Increasing influence of cities in national and global affairs has recently gained recognition within UNESCO’s 2030 agenda for education and lifelong learning.

Second international conference on Learning Cities

The International Conference on Learning Cities (ICLC) is an initiative that started in 2013 in Beijing, when Ms Irina Bokova, Director-General of UNESCO, invited Member States to participate in the conference. Attended by more than 500 mayors, city education executive experts from all over the world, the first conference aimed to address challenges of rapid urbanisation by building ‘learning cities’, a vision elaborated in the outcome document The Beijing Declaration on Building Learning Cities.
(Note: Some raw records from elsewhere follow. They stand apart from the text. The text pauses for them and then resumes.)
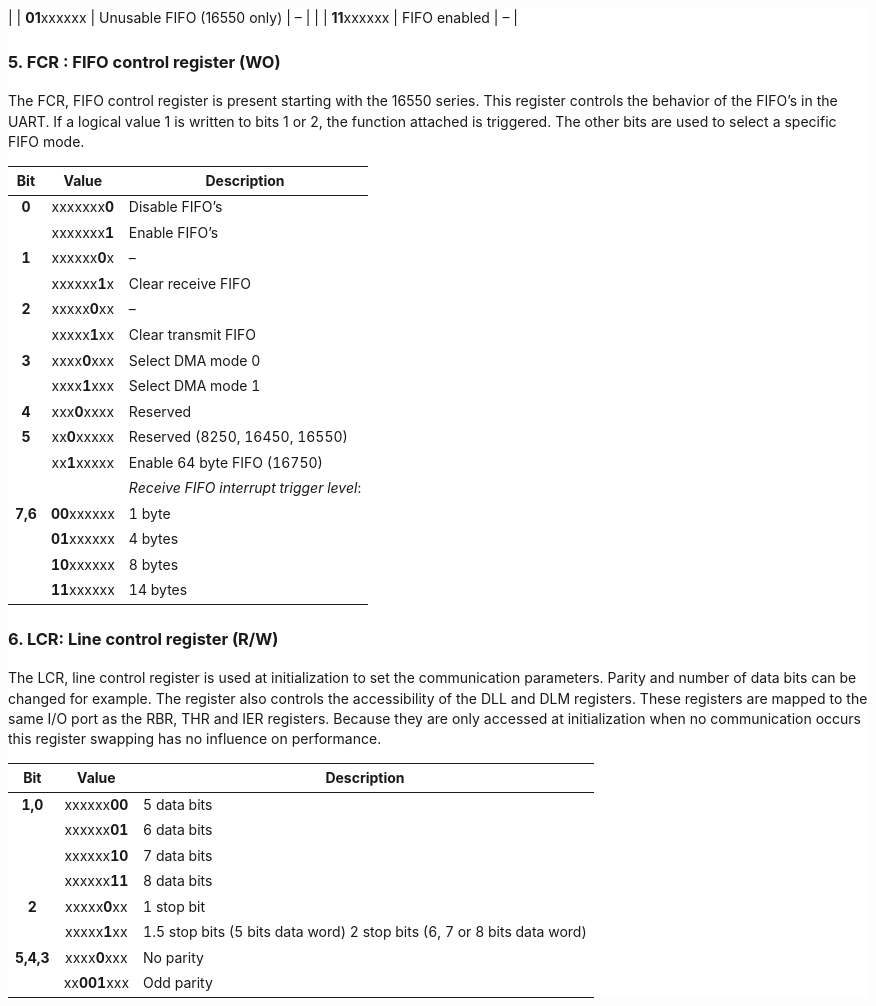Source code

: |           | **01**xxxxxx | Unusable FIFO (16550 only)         | –                     |
|           | **11**xxxxxx | FIFO enabled                       | –                     |

### 5. FCR : FIFO control register (WO)

The FCR, FIFO control register is present starting with the 16550 series. This register controls the behavior of the FIFO’s in the UART. If a logical value 1 is written to bits 1 or 2, the function attached is triggered. The other bits are used to select a specific FIFO mode.

|   Bit   |    Value     | Description                             |
| :-----: | :----------: | --------------------------------------- |
|  **0**  | xxxxxxx**0** | Disable FIFO’s                          |
|         | xxxxxxx**1** | Enable FIFO’s                           |
|  **1**  | xxxxxx**0**x | –                                       |
|         | xxxxxx**1**x | Clear receive FIFO                      |
|  **2**  | xxxxx**0**xx | –                                       |
|         | xxxxx**1**xx | Clear transmit FIFO                     |
|  **3**  | xxxx**0**xxx | Select DMA mode 0                       |
|         | xxxx**1**xxx | Select DMA mode 1                       |
|  **4**  | xxx**0**xxxx | Reserved                                |
|  **5**  | xx**0**xxxxx | Reserved (8250, 16450, 16550)           |
|         | xx**1**xxxxx | Enable 64 byte FIFO (16750)             |
|         |              | *Receive FIFO interrupt trigger level*: |
| **7,6** | **00**xxxxxx | 1 byte                                  |
|         | **01**xxxxxx | 4 bytes                                 |
|         | **10**xxxxxx | 8 bytes                                 |
|         | **11**xxxxxx | 14 bytes                                |

### 6. LCR: Line control register (R/W)

The LCR, line control register is used at initialization to set the communication parameters. Parity and number of data bits can be changed for example. The register also controls the accessibility of the DLL and DLM registers. These registers are mapped to the same I/O port as the RBR, THR and IER registers. Because they are only accessed at initialization when no communication occurs this register swapping has no influence on performance.

|    Bit    |    Value     | Description                                                  |
| :-------: | :----------: | ------------------------------------------------------------ |
|  **1,0**  | xxxxxx**00** | 5 data bits                                                  |
|           | xxxxxx**01** | 6 data bits                                                  |
|           | xxxxxx**10** | 7 data bits                                                  |
|           | xxxxxx**11** | 8 data bits                                                  |
|   **2**   | xxxxx**0**xx | 1 stop bit                                                   |
|           | xxxxx**1**xx | 1.5 stop bits (5 bits data word) 2 stop bits (6, 7 or 8 bits data word) |
| **5,4,3** | xxxx**0**xxx | No parity                                                    |
|           | xx**001**xxx | Odd parity                                                   |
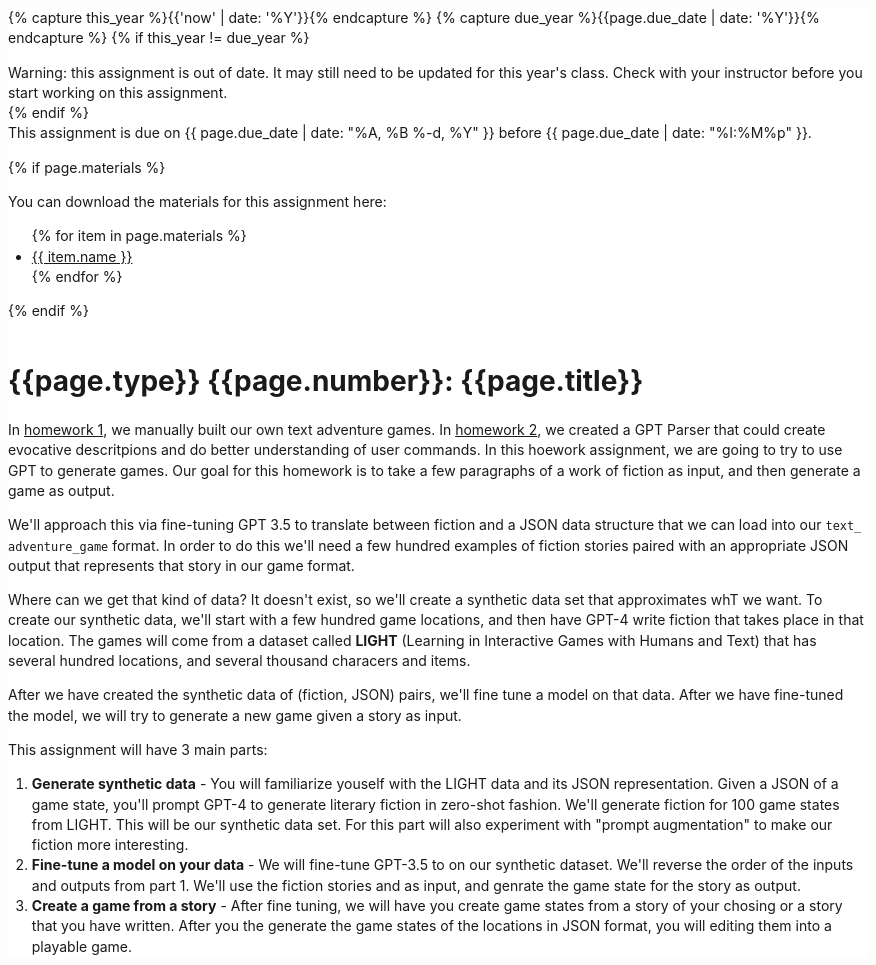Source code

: 


{% capture this_year %}{{'now' | date: '%Y'}}{% endcapture %}
{% capture due_year %}{{page.due_date | date: '%Y'}}{% endcapture %}
{% if this_year != due_year %} 
<div class="alert alert-danger">
Warning: this assignment is out of date.  It may still need to be updated for this year's class.  Check with your instructor before you start working on this assignment.
</div>
{% endif %}



<div class="alert alert-info">
This assignment is due on {{ page.due_date | date: "%A, %B %-d, %Y" }} before {{ page.due_date | date: "%I:%M%p" }}. 
</div>

{% if page.materials %}
<div class="alert alert-info">
You can download the materials for this assignment here:
<ul>
{% for item in page.materials %}
<li><a href="{{item.url}}">{{ item.name }}</a></li>
{% endfor %}
</ul>
</div>
{% endif %}


{{page.type}} {{page.number}}: {{page.title}}
=============================================================

In [homework 1](https://interactive-fiction-class.org/homeworks/text-adventure-game/text-adventure-game.html), we manually built our own text adventure games.  In [homework 2](https://interactive-fiction-class.org/homeworks/gpt-parser/gpt-parser.html), we created a GPT Parser that could create evocative descritpions and do better understanding of user commands.  In this hoework assignment, we are going to try to use GPT to generate games.  Our goal for this homework is to take a few paragraphs of a work of fiction as input, and then generate a game as output.

We'll approach this via fine-tuning GPT 3.5 to translate between fiction and a JSON data structure that we can load into our `text_adventure_game` format.  In order to do this we'll need a few hundred examples of fiction stories paired with an appropriate JSON output that represents that story in our game format.  

Where can we get that kind of data?  It doesn't exist, so we'll create a synthetic data set that approximates whT we want.  To create our synthetic data, we'll start with a few hundred game locations, and then have GPT-4 write fiction that takes place in that location.  The games will come from a dataset called **LIGHT** (Learning in Interactive Games with Humans and Text) that has several hundred locations, and several thousand characers and items.

After we have created the synthetic data of (fiction, JSON) pairs, we'll fine tune a model on that data.  After we have fine-tuned the model, we will try to generate a new game given a story as input.

This assignment will have 3 main parts:
1.  **Generate synthetic data** - You will familiarize youself with the LIGHT data and its JSON representation.  Given a JSON of a game state, you'll prompt GPT-4 to generate literary fiction in zero-shot fashion.  We'll generate fiction for 100 game states from LIGHT.  This will be our synthetic data set.   For this part will also experiment with "prompt augmentation" to make our fiction more interesting. 
2.  **Fine-tune a model on your data** -  We will fine-tune GPT-3.5 to on our synthetic dataset.  We'll reverse the order of the inputs and outputs from part 1.  We'll use the fiction stories and as input, and genrate the game state for the story as output.
3.  **Create a game from a story** -  After fine tuning, we will have you create game states from a story of your chosing or a story that you have written.  After you the generate the game states of the locations in JSON format, you will editing them into a playable game.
The 2nd, and the most recent ICLC conference was organised by UNESCO and the Federal Government of Mexico from 28 to 30 of September 2015 in Mexico City. The UNESCO Institute for Lifelong Learning (UIL), the secretariat of the ICLC, and the coordinating body of the Global Network of Learning Cities (GNLC) has been following up developments that have happened after the conference. Through UIL, MSc Building and Urban Design in Development alumna Ana Puhac had an opportunity to participate at the Conference in Mexico City, joining other youth delegates from different parts of the world in sharing their perspectives on building learning cities and advancing UNESCO’s Education 2030. Formally, Ana participated as a youth delegate coming from (Southern) Europe. However, her contribution as a panellist speaker on a Thematic Forum and the input to Youth Statement was largely coloured by her international experience and the DPU/BUDD scholarship, highlighting critical urbanist approaches and people-driven development planning.

In Ana’s presentation titled Re-thinking Sustainable Urbanity, at the panel themed around ‘global citizenship and environmental stewardship’, she articulated why it’s important to re-conceptualise the popular meta-narrative constructed around ‘cities’ and ‘nature’ as entities in order to unveil how processes behind urbanisation of nature shape our knowledge-production around citizenship and environmental stewardship.

The idea behind UNESCO’s mandate of ‘learning cities’, ‘learning communities’ and ‘learning regions’ emerged from recognition that, although the role of national governments in building a vision for lifelong learning strategies is crucial, lasting change requires deep roots at a local level — city, province, and community. The task that remains is to activate the Learning Cities platform as a leverage which can support multitude types of knowledge that exist in global urban communities, and channel them towards production of more just, diverse and environmentally healthy cities.